Activity: All lines before the one containing "si ricorda e", plus that line itself, are to be printed exactly as they appear below.
-------- Data for review
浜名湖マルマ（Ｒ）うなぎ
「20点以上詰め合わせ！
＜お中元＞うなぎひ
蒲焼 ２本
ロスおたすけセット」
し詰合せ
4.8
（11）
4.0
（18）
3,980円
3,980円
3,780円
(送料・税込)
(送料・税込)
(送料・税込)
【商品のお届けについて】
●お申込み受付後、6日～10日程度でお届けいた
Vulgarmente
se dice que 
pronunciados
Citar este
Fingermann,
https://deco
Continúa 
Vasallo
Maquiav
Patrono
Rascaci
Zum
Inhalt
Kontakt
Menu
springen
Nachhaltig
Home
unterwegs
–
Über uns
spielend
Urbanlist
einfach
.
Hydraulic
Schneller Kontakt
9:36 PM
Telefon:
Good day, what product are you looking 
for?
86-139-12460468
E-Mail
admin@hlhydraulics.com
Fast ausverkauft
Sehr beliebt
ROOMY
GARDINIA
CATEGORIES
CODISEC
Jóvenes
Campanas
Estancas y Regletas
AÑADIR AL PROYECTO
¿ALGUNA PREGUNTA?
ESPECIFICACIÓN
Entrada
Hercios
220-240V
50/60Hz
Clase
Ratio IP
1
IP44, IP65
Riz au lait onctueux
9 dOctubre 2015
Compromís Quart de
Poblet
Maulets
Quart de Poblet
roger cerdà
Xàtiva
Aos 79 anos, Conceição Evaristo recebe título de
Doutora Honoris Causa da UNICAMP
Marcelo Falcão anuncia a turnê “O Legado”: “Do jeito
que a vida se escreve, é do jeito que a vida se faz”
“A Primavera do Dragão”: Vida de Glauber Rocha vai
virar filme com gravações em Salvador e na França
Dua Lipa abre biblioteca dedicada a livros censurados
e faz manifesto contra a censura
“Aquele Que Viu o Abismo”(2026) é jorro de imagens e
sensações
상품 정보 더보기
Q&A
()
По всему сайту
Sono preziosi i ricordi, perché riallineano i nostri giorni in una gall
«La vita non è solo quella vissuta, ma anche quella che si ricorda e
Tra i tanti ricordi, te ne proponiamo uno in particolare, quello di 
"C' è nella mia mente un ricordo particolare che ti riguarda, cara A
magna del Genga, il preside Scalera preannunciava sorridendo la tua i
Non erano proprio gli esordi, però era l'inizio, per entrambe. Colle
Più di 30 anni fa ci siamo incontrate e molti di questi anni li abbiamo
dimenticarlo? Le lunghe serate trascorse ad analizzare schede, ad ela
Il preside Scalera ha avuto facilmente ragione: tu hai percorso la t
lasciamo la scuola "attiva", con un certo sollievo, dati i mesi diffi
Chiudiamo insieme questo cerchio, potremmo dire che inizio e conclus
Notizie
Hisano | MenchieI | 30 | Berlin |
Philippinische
----------------
Result of this exercise:
浜名湖マルマ（Ｒ）うなぎ
「20点以上詰め合わせ！
＜お中元＞うなぎひ
蒲焼 ２本
ロスおたすけセット」
し詰合せ
4.8
（11）
4.0
（18）
3,980円
3,980円
3,780円
(送料・税込)
(送料・税込)
(送料・税込)
【商品のお届けについて】
●お申込み受付後、6日～10日程度でお届けいた
Vulgarmente
se dice que 
pronunciados
Citar este
Fingermann,
https://deco
Continúa 
Vasallo
Maquiav
Patrono
Rascaci
Zum
Inhalt
Kontakt
Menu
springen
Nachhaltig
Home
unterwegs
–
Über uns
spielend
Urbanlist
einfach
.
Hydraulic
Schneller Kontakt
9:36 PM
Telefon:
Good day, what product are you looking 
for?
86-139-12460468
E-Mail
admin@hlhydraulics.com
Fast ausverkauft
Sehr beliebt
ROOMY
GARDINIA
CATEGORIES
CODISEC
Jóvenes
Campanas
Estancas y Regletas
AÑADIR AL PROYECTO
¿ALGUNA PREGUNTA?
ESPECIFICACIÓN
Entrada
Hercios
220-240V
50/60Hz
Clase
Ratio IP
1
IP44, IP65
Riz au lait onctueux
9 dOctubre 2015
Compromís Quart de
Poblet
Maulets
Quart de Poblet
roger cerdà
Xàtiva
Aos 79 anos, Conceição Evaristo recebe título de
Doutora Honoris Causa da UNICAMP
Marcelo Falcão anuncia a turnê “O Legado”: “Do jeito
que a vida se escreve, é do jeito que a vida se faz”
“A Primavera do Dragão”: Vida de Glauber Rocha vai
virar filme com gravações em Salvador e na França
Dua Lipa abre biblioteca dedicada a livros censurados
e faz manifesto contra a censura
“Aquele Que Viu o Abismo”(2026) é jorro de imagens e
sensações
상품 정보 더보기
Q&A
()
По всему сайту
Sono preziosi i ricordi, perché riallineano i nostri giorni in una gall
«La vita non è solo quella vissuta, ma anche quella che si ricorda e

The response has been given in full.